The 2010 Affordable Care Act included the federal menu labeling rule, which mandates that calorie information be posted on menus and menu boards in restaurants or similar retail food establishments with more than 20 outlets. This rule was implemented in May 2018 after multiple delays. The potential impact of this policy is large because about one-third of adults and children eat at fast-food restaurants on a typical day. A number of studies have examined the potential impact of the federal menu labeling rule on consumer and restaurant behavior. Generally, the literature on this topic suggests that the largest impact from menu labeling results not from individuals changing their behavior in response to calorie information, but rather from reformulation by restaurants. Specifically, evidence suggests that menu labeling has little to no impact on calories purchased at fast-food restaurants and limited impact on calories purchased in coffee shops and cafeterias. Furthermore, other evidence suggests that large chain restaurants have decreased the calorie content of newly introduced menu items by about 60 calories (representing a 12% decline), that large chain restaurants that post calorie information have items that are lower in calories than chains that do not post such information, and that large chain restaurants are dropping high-calorie items from their menus, potentially in response to public pressure to offer healthier alternatives. The reasons for these changes in restaurant behavior are not well understood. Some possibilities include the anticipation of public backlash following the widespread posting of calorie information and consumer demand for healthier items.
Making Forward Progress
Unmet health-related social and economic needs increase the risks of developing obesity and diet-related disease, reduce the ability to manage these conditions, increase health care costs, and lead to avoidable utilization of health care resources. Because the prevalence of obesity and diet-related conditions is not determined by health services received, but rather by the vast number of influences outside of the health care system, the growing focus on acknowledging and addressing the social determinants of health within the health system represents a critical shift. Ultimately, health is determined not by isolated factors, but rather by a patient’s interconnected experiences with social, economic, environmental, and clinical influences. The acknowledgement of these factors by health care professionals and health care systems — while recognizing that they cannot fix this problem — is necessary to address how these components may impact clinical outcomes. However, there is limited information on how health systems can best intervene to improve patient outcomes.

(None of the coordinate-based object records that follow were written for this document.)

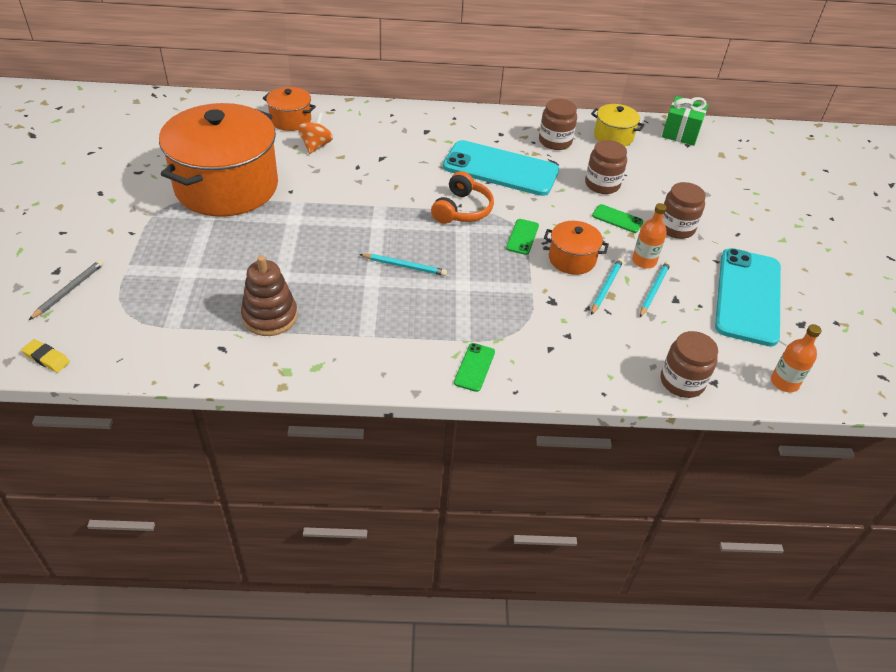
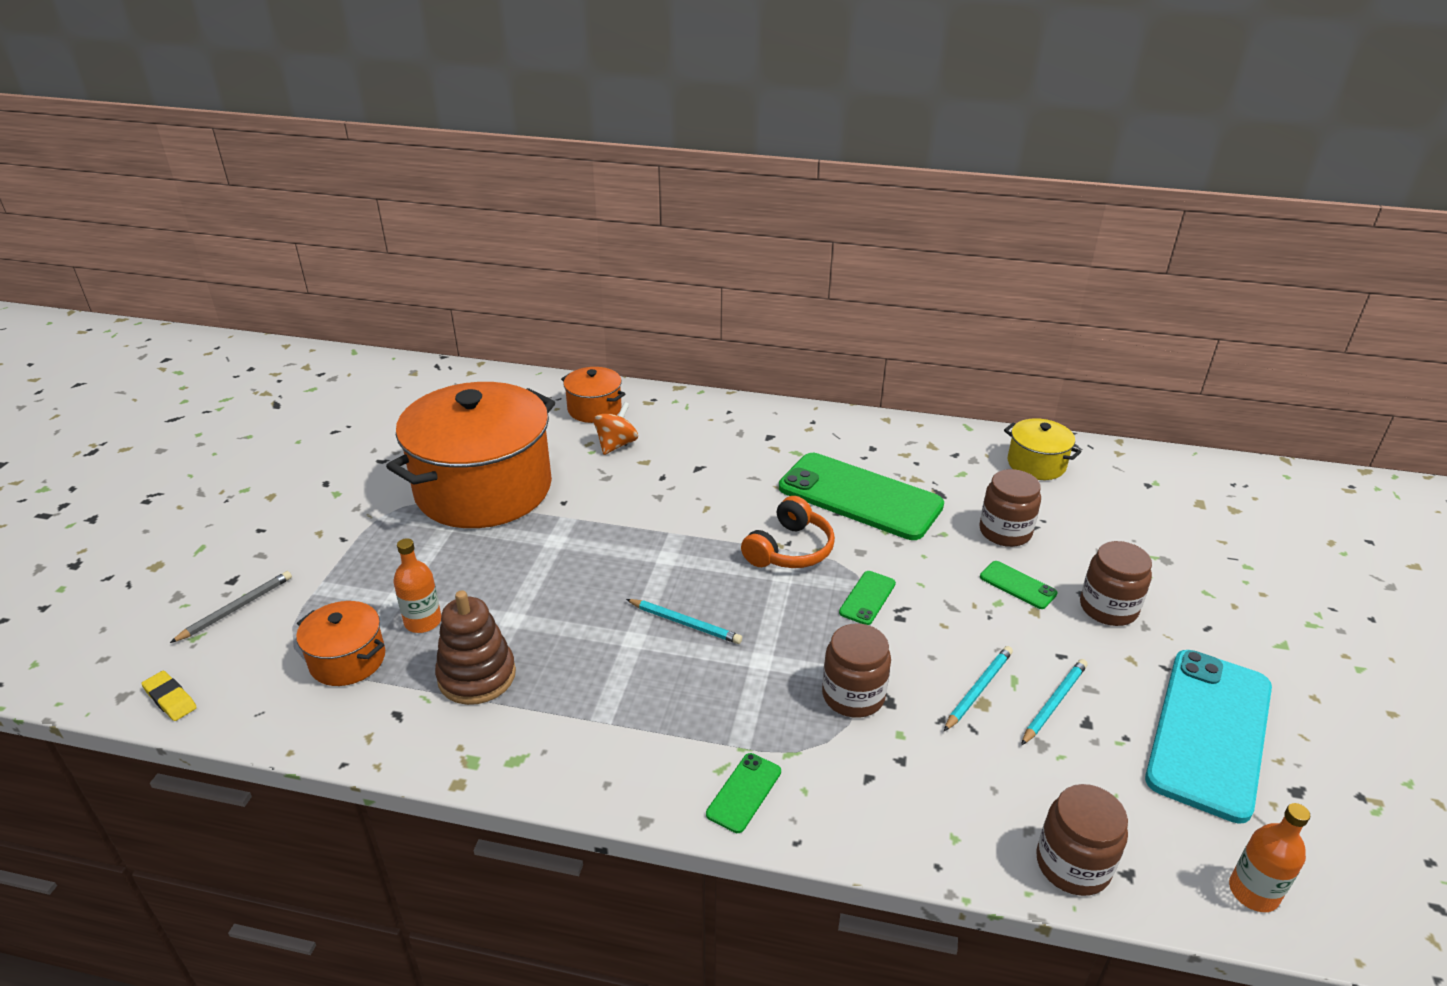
camera: 15 degrees right, 10 degrees down
(500, 169) = (859, 497): turquoise phone -> green phone
(555, 141) = (948, 464): brown jar -> brown jar (853, 695)
(572, 259) = (934, 639): orange pot -> orange pot (348, 660)
(644, 261) = (1046, 655): orange bottle -> orange bottle (423, 621)
(681, 133) = (1141, 467): green gift -> none

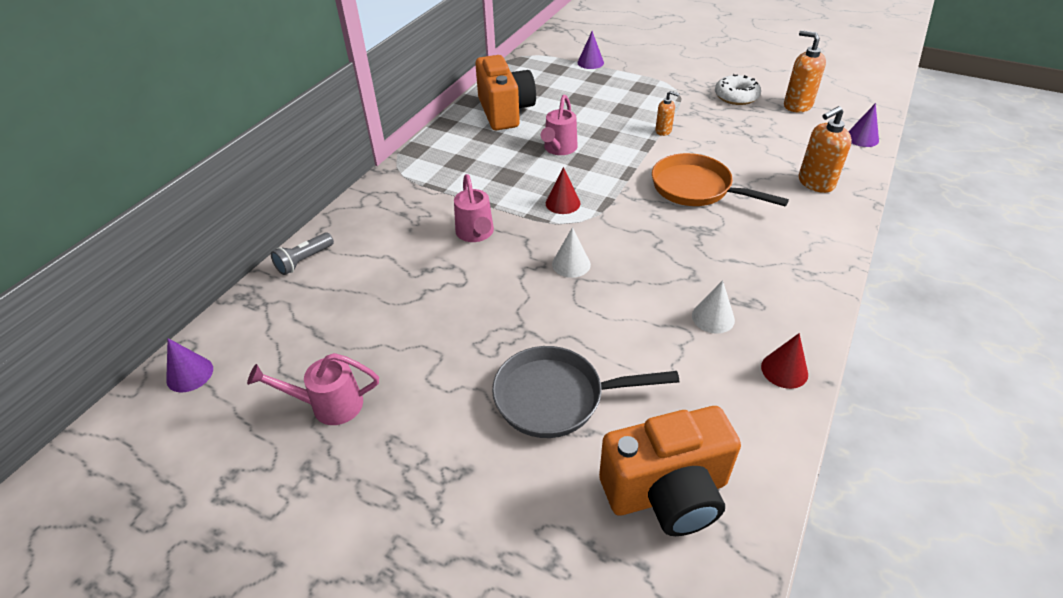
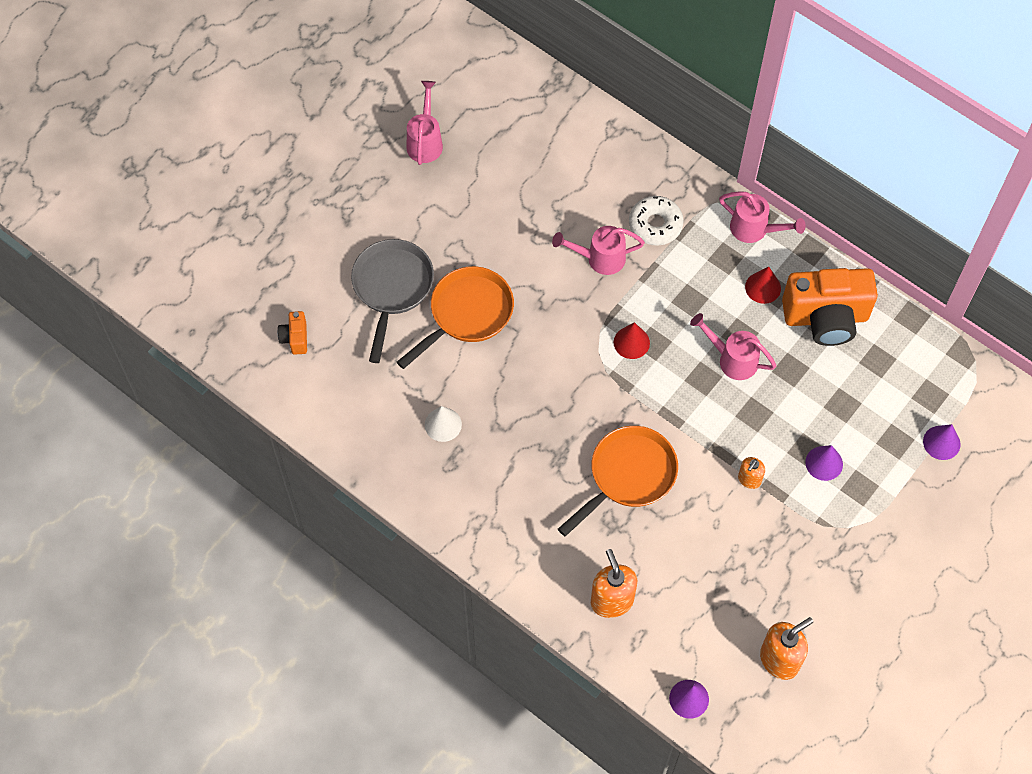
camera: 100 degrees right, 20 degrees up
(190, 374) = (479, 53): purple cone -> purple cone (824, 463)
(304, 260) = (593, 121): grey flashlight -> none
(427, 151) = (754, 229): none -> pink watering can
(570, 321) = (467, 314): none -> orange pan
(571, 264) = (538, 330): white cone -> none
(667, 492) = (295, 338): orange camera -> orange camera, size x0.44
(736, 96) = (816, 594): white donut -> white donut (655, 225)
(784, 370) = (374, 456): red cone -> red cone (763, 287)

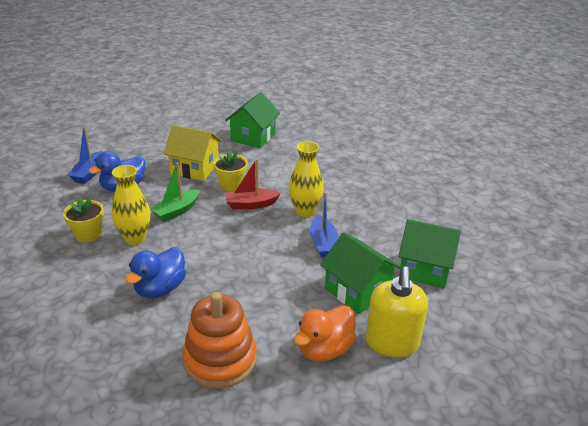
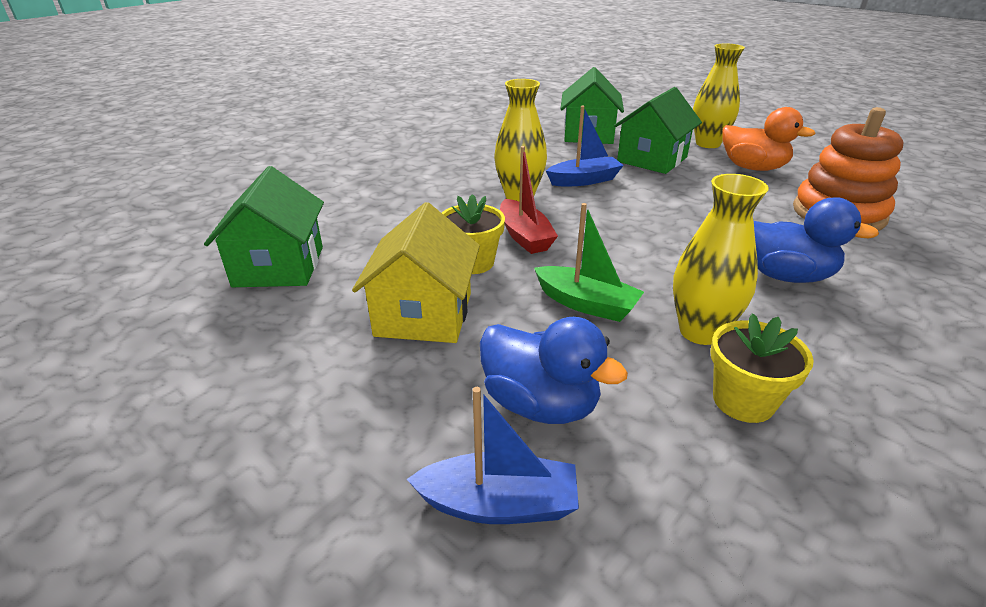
camera: 100 degrees left, 0 degrees up
(253, 137) = (279, 266): green house -> green house turned 75 degrees clockwise
(392, 342) = (708, 144): yellow soap dispenser -> yellow vase

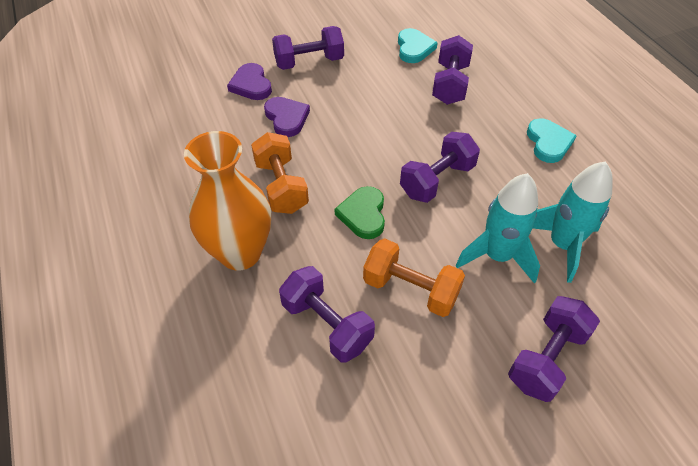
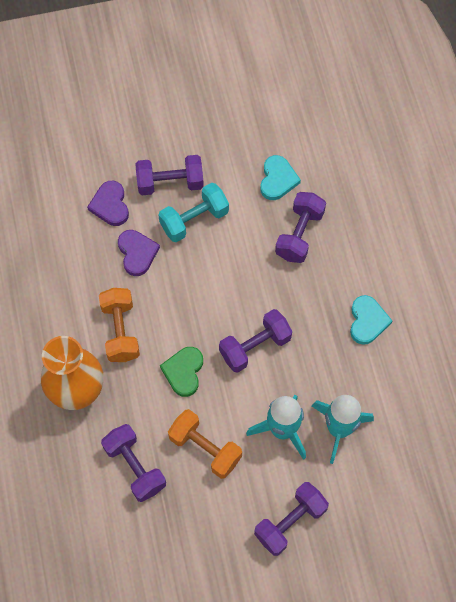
camera: 10 degrees right, 15 degrees up
(340, 86) = (194, 220): none -> turquoise dumbbell

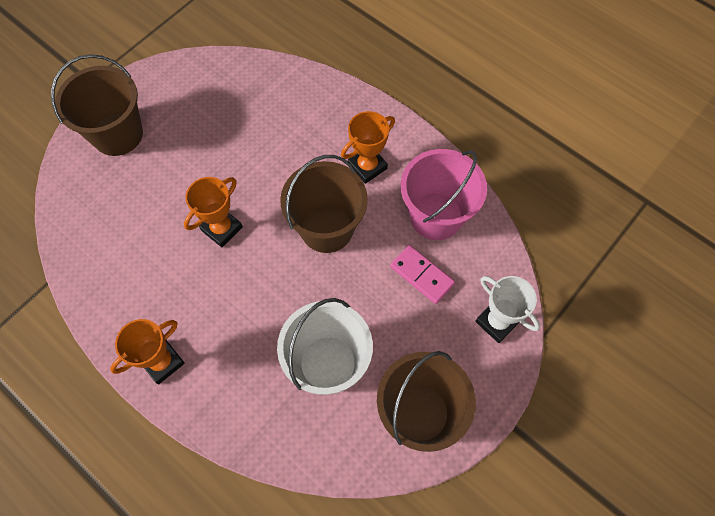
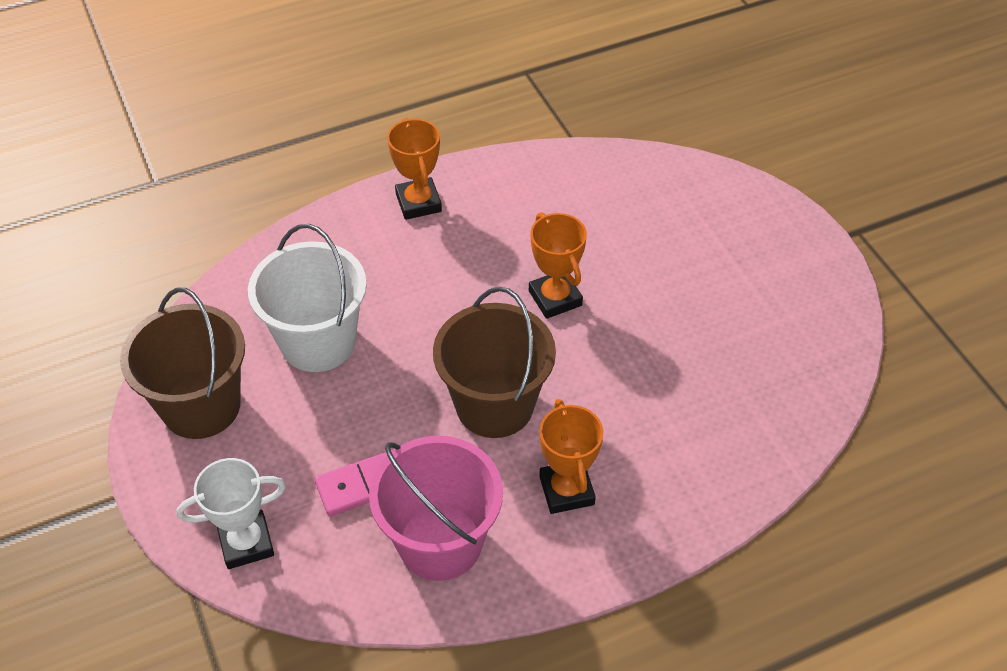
camera: 115 degrees right, 15 degrees down
(117, 134) = (751, 236): brown bucket -> none

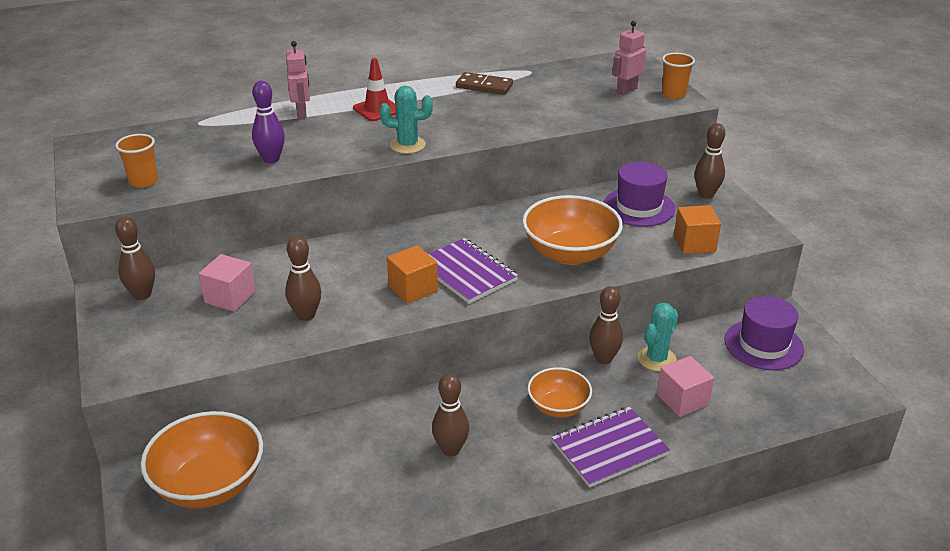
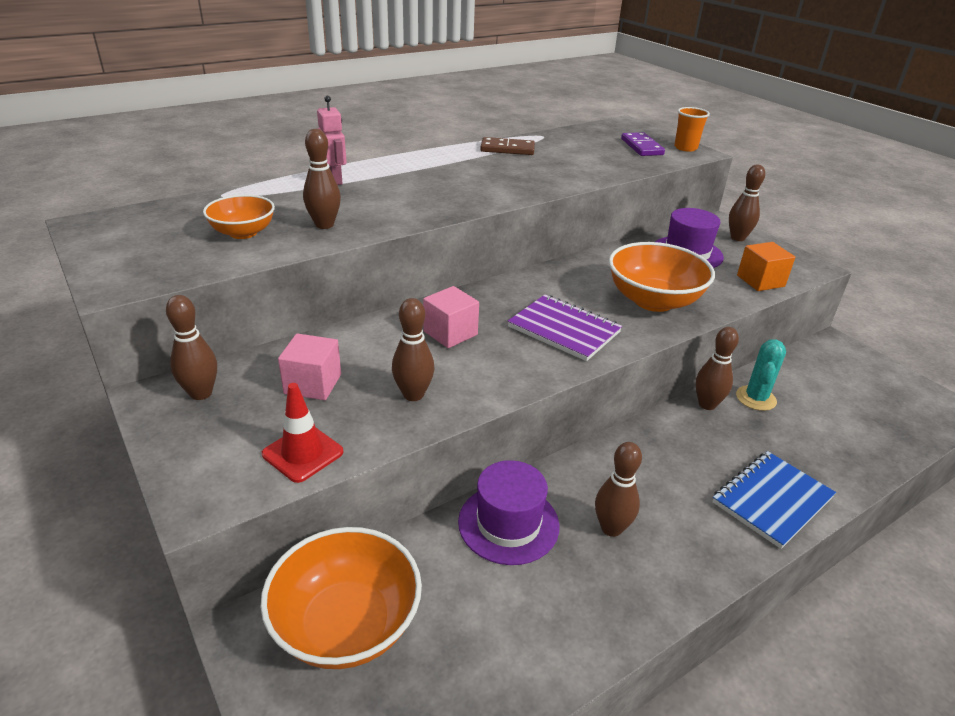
camera: 15 degrees left, 0 degrees up
(143, 181) = (179, 257): orange cup -> none
(271, 159) = (324, 225): purple bowling pin -> brown bowling pin
(377, 109) = (414, 173): red traffic cone -> red traffic cone (303, 453)
(407, 145) = (466, 203): turquoise cactus -> none
(413, 289) = (517, 352): orange cube -> none
(558, 407) = (694, 461): orange bowl -> orange bowl (243, 233)
(609, 449) = (772, 500): purple notebook -> blue notebook
(626, 90) = (641, 147): pink robot -> purple domino
(682, 400) = (806, 437): pink cube -> pink cube (450, 333)
(763, 345) = (840, 373): purple hat -> purple hat (508, 523)

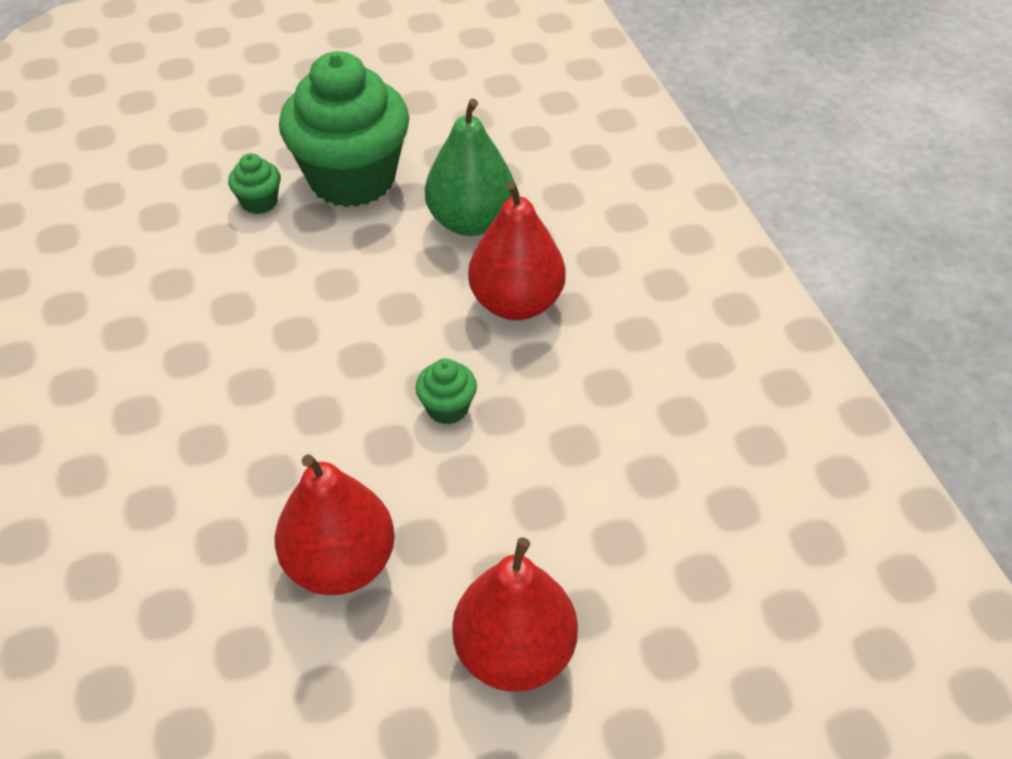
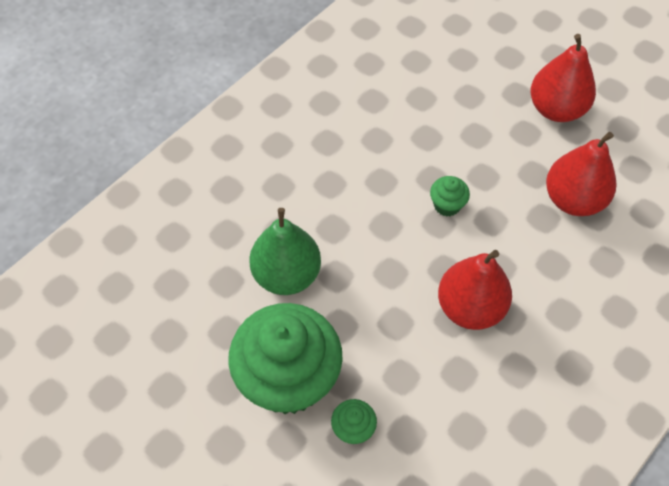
camera: 120 degrees left, 10 degrees up
(516, 303) = (344, 211): red pear -> red pear (470, 307)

A number of promising health system delivery reforms are underway. Going forward, it will be important to keep an eye out for the evidence emerging from these initiatives and, once there is clear evidence of an impact, rapid scaling will be needed to make a real difference. Any efforts by health systems will need to be complemented by coordinated and purposeful policy, systems, and environmental changes designed to reduce the underlying prevalence of obesity and diet-related conditions. There also needs to be wide recognition that no single change will solve this problem and that the social and environmental structures underlying obesity and diet-related disease will not be solved by health systems alone. But health systems can and should play an important role.